Romain Caillet est chercheur et consultant sur les questions islamistes. Contacté par VICE News ce mardi, il explique que les Marocains présents en Afghanistan étaient rentrés au Maroc parce qu'ils avaient perdu leurs assises territoriales en Afghanistan — ce qui n'est pas le cas en Syrie. L'EI est encore dans une logique de conquête. Pour Romain Caillet, il n'y a pas de « vague de retour » massive vers le Maroc, mais toujours des départs vers la Syrie et la Libye. Pour le spécialiste, la stratégie de l'EI ne serait pas de demander aux djihadistes de rentrer dans leur pays d'origine, mais de « rejoindre la Libye s'ils ne peuvent pas aller en Syrie. »
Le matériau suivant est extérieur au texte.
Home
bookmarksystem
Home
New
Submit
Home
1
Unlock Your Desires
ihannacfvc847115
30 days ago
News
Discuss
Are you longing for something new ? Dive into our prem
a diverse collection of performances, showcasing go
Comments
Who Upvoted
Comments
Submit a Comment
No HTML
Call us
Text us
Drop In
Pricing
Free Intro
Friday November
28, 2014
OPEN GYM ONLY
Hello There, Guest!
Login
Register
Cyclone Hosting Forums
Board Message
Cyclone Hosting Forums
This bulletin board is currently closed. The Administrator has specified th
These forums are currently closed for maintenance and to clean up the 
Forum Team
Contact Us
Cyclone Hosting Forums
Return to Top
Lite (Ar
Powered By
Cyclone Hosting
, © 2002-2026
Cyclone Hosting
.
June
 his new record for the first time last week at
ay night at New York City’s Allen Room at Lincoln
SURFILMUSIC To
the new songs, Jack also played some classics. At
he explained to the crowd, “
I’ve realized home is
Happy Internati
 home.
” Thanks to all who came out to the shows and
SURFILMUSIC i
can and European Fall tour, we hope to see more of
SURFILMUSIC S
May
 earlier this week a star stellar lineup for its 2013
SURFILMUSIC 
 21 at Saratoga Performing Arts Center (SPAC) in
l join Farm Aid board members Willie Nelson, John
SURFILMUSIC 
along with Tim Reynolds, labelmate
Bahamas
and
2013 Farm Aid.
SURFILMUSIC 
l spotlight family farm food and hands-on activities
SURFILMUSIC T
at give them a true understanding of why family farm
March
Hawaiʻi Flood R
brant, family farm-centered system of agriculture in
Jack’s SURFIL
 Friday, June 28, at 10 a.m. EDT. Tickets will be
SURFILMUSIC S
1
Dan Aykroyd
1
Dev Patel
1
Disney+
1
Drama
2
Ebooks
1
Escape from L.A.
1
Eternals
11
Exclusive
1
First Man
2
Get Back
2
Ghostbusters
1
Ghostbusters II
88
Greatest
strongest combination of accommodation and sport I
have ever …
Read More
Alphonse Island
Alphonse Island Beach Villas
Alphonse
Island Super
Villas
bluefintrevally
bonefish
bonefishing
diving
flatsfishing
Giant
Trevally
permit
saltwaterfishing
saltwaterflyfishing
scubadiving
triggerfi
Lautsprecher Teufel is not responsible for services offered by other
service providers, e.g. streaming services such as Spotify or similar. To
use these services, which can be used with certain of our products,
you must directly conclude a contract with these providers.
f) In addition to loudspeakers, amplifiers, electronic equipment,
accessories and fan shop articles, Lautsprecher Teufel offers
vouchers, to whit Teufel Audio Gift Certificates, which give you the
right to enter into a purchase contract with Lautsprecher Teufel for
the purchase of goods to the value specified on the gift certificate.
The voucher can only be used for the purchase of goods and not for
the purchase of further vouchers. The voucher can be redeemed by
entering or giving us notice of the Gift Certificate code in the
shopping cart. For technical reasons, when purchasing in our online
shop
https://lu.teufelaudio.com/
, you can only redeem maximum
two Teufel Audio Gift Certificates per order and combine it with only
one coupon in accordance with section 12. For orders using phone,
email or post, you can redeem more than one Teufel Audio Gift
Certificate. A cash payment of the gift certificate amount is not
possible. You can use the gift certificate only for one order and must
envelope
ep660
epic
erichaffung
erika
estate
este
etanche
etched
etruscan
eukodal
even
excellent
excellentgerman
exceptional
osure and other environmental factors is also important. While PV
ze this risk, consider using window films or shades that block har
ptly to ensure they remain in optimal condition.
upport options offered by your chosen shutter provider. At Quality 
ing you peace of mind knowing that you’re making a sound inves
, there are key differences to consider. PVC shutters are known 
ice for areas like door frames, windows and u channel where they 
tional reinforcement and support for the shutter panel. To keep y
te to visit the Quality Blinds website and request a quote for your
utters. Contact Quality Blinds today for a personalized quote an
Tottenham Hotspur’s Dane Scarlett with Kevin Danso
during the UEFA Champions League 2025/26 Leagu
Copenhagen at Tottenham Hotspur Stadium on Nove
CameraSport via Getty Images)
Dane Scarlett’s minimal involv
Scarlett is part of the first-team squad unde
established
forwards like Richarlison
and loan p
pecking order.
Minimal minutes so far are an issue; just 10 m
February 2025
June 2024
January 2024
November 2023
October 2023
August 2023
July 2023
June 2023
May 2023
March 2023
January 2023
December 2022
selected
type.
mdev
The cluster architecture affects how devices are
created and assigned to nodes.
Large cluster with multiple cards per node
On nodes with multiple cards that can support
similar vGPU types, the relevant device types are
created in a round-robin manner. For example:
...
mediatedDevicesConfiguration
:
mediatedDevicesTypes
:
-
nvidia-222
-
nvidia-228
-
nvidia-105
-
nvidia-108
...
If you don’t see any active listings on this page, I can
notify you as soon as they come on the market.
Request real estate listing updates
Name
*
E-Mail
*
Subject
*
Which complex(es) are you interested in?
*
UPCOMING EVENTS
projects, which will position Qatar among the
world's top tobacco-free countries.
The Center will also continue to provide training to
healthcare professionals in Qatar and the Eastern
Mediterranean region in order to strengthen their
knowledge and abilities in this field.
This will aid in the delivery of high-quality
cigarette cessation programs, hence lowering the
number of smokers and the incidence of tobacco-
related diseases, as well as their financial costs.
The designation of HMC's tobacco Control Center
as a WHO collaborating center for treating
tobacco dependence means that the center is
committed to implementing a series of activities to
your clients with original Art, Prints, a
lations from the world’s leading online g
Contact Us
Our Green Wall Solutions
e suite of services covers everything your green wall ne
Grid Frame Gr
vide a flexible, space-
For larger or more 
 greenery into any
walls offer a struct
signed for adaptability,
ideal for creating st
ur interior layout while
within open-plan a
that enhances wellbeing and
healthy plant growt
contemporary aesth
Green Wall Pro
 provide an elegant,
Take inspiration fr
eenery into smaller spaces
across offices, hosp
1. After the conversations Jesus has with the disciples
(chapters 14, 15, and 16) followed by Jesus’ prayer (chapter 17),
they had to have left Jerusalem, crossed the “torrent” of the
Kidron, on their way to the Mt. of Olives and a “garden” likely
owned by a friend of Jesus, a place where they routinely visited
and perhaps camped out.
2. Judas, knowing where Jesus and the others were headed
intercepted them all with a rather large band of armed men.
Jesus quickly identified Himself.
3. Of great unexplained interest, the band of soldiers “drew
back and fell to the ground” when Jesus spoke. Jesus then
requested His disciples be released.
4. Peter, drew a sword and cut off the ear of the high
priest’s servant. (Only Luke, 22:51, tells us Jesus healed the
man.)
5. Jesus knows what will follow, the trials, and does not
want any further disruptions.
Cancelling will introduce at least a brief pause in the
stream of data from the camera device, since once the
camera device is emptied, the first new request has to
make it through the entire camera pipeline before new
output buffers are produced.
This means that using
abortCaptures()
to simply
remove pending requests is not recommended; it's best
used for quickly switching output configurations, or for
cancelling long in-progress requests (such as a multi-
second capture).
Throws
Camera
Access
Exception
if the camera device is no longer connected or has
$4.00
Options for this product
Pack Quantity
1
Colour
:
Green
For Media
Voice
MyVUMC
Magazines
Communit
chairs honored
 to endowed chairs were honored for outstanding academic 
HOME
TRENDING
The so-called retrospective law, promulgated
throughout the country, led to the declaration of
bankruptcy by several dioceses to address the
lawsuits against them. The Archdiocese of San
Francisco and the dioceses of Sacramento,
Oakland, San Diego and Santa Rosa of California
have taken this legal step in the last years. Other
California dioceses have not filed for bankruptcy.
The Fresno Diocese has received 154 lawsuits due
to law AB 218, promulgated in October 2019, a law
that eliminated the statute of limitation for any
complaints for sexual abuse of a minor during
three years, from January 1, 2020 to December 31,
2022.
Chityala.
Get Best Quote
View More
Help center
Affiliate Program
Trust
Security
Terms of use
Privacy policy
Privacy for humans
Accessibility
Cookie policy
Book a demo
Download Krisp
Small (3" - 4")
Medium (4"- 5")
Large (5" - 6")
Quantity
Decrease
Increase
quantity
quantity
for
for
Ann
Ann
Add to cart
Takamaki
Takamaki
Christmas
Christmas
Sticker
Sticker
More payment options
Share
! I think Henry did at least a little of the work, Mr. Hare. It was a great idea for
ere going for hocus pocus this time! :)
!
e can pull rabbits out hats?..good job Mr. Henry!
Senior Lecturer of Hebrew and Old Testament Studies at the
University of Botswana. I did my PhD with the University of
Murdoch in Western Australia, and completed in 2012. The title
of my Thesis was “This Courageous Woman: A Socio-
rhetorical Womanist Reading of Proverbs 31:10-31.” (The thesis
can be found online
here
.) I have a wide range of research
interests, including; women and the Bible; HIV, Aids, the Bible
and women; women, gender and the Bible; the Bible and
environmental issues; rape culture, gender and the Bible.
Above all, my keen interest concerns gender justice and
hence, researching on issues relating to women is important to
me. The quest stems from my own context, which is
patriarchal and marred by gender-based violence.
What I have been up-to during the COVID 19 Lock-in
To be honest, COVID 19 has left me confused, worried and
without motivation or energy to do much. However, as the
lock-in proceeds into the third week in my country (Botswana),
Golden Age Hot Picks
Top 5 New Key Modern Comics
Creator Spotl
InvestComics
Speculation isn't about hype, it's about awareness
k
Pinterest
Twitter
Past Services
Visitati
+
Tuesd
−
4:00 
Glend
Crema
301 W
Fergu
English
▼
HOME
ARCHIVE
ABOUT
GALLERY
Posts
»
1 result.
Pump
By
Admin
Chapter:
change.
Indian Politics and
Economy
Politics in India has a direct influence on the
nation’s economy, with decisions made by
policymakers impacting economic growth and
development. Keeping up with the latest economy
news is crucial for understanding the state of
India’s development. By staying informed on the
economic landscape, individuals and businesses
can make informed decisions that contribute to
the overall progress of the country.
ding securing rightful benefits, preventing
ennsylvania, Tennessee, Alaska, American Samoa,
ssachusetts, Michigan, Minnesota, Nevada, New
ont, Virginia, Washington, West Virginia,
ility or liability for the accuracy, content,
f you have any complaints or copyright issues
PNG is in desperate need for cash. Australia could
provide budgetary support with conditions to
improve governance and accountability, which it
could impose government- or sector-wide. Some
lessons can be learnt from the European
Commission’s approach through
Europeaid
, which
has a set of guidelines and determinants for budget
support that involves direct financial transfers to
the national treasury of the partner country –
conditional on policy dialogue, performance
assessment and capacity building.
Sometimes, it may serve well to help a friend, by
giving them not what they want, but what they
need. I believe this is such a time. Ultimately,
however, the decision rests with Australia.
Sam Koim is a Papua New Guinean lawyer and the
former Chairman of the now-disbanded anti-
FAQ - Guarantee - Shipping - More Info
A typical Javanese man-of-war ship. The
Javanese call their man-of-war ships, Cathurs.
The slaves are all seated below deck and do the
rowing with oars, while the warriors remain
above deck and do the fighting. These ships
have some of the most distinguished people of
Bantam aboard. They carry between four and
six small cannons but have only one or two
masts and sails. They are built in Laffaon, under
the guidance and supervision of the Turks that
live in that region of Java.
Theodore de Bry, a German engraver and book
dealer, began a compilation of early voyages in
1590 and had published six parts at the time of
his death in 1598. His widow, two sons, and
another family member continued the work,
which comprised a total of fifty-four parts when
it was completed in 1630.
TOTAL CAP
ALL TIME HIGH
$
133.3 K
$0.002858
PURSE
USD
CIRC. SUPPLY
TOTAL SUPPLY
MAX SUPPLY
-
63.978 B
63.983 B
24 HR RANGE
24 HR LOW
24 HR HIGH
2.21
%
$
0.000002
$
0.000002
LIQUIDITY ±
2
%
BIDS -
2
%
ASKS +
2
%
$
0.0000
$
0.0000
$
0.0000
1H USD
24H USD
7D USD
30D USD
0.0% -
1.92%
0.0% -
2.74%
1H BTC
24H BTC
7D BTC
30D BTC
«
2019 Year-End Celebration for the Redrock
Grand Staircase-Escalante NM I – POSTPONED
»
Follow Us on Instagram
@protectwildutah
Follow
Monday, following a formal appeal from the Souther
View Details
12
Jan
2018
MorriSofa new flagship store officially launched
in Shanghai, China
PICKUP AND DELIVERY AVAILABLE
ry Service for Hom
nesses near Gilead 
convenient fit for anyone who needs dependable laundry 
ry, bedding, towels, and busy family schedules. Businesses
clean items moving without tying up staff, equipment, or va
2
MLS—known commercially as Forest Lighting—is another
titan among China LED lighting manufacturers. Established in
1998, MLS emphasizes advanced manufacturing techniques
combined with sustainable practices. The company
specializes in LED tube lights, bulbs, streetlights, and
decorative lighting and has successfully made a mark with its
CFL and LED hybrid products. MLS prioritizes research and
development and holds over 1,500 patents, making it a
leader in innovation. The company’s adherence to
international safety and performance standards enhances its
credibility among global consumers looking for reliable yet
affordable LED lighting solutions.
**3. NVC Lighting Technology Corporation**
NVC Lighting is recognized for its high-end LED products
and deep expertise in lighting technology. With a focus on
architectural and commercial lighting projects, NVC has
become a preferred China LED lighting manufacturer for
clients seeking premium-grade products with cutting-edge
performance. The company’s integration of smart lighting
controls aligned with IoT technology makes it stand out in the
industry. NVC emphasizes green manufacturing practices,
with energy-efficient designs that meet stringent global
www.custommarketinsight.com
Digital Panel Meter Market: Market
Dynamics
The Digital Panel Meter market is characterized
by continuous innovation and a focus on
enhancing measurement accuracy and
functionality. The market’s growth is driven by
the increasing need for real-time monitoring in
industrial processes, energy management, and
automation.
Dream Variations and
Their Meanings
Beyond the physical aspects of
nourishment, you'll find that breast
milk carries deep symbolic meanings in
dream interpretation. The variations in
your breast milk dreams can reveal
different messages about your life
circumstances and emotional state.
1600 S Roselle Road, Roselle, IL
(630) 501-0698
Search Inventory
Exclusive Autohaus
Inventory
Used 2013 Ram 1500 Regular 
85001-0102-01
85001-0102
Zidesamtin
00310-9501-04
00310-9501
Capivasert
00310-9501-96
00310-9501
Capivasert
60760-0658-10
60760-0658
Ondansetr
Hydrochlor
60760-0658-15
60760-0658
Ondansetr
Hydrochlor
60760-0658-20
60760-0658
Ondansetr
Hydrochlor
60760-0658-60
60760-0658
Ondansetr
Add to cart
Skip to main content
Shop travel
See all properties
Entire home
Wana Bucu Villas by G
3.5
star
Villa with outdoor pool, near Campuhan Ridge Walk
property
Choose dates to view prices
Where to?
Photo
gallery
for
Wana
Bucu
La mobilisation des djihadistes marocains en Syrie est sans commune mesure avec celle observée en Afghanistan. Quand ils étaient quelques centaines tout au plus, ils sont aujourd'hui au moins 1 300 selon les chiffres officiels. Harakat Sham al-Islam (HSI) a été ce qui a le plus ressemblé à un groupe organisé de jihadistes marocains en Syrie. Le chercheur explique qu'il s'agissait d'un « groupe formé de pro al-Qaïda » qui est devenu un « groupuscule » depuis la mort en avril 2014 du fondateur de HSI, Ibrahim Benchekroun connu sous le nom de Abou Ahmed al-Maghribi,. Ce groupe ne se serait « jamais relevé » de la mort de son « émir » analyse Caillet.

« Certes, l'EI ira jusqu'où il peut aller. Mais le Maroc est le dernier sur la liste, » note Caillet. D'un point de vue géographique, le pays n'est « pas frontalier d'un territoire tenu par l'EI comme peut l'être la Tunisie avec la Libye, » relève le spécialiste. Les deux assaillants du musée du Bardo avaient été justement formés en territoire libyen. Le chercheur explique que le Maroc est « visé » mais reste relativement protégé parce que le « pays n'a pas connu de grandes vacances du pouvoir » comme cela a pu être le cas dans les pays ayant vécu les printemps arabes. « Il y a certes des sympathisants [djihadistes] au Maroc, mais point de groupes armés comme cela peut-être le cas en Algérie, » conclut Caillet.